Meeting early because of the New Year holiday, Grayson County commissioners held a public hearing Monday about creating an Energy Transportation Reinvestment Zone in order to get some extra state funds for county road projects.
Commissioner Jeff Whitmire explained the idea: “In the past legislature House Bill 1027 and Senate Bill 1727 provided for some funds that counties could get for repairing damage done by energy-related industries and that’s primarily oil and gas drilling. They allotted $225 million across the state that counties have access to. Grayson County, its estimated, is eligible for $439,000 of that. In order to receive our share of that funding, we are required to create a County Energy Transportation Reinvestment Zone. That zone becomes a tax increment financing type of deal where we have to identify the properties, establish an existing base rate of ad valorem taxes, and then, over the next ten years, any increase in that appraisal value, primarily due to oil and gas increases, would be dedicated to road and bridge funding.”
Whitmire said the grant of $439,000, or possibly more, does not ever have to be repaid. “We just have to pass this,” he said of the zone.
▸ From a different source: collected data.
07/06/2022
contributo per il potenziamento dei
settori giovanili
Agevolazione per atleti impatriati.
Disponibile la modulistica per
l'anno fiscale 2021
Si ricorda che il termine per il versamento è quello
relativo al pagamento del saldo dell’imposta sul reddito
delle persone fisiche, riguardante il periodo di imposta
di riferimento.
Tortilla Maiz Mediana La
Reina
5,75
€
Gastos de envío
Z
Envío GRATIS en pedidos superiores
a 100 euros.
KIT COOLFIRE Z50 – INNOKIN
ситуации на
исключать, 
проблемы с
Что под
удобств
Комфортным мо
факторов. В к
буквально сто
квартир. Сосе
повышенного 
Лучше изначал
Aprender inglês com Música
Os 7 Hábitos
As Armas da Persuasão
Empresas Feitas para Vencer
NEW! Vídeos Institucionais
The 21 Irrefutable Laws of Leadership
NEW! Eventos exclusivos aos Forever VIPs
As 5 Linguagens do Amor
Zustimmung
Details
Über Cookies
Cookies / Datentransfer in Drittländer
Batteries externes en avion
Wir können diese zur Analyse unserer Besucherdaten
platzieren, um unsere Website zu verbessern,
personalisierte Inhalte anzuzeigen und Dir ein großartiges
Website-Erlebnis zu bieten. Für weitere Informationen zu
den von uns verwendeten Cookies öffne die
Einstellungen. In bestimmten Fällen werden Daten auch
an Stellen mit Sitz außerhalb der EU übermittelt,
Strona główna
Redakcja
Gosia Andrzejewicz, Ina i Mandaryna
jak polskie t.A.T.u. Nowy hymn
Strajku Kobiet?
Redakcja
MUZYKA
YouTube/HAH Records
In identifying where to put the zone, Whitmire said, the county looked at areas where there is currently “a significant amount of drilling activities going on.” He said they also looked for places where there is not likely to be a great deal of residential or commercial real estate development. “This is primarily agriculture and the drilling,” he said. Whitmire added that the Grayson Central Appraisal District will be working with the County to identify all of the mineral rights holders in the area designated as the ETRZ. He said the county has 30 days to pick a spot for the ETRZ.
“We have to have at least one road project within the zone,” Whitmire explained. He said most of the property currently being considered for the zone is in Commissioner Bart Lawrence’s precinct, though some part of it is is also in Commissioner Phyllis James’ precinct. He said those commissioners will work to with the rest of the Court to pick a road to be repaired.
Not all of the money must be spent on that one project though, Whitmire noted. Left over money could be used on any road in the county. Whitmire said, the Texas Department of Transportation, “in managing this, has indicated that we should present a project list for more than the allocated amount because they anticipate there will be counties that do not pursue the funding because of this process, and so we may get more than the $439,000. … We don’t know.”
In addition to holding the public meeting, the Court also approved a road bore on Bennett Lane in Precinct 4 and approved additional work to be done on preserving vital records held in the Grayson County Clerk’s Office. Commissioner also approved a request to renew the county’s property and casualty insurance. Tuesday’s meeting was the last meeting the Court will hold in 2013.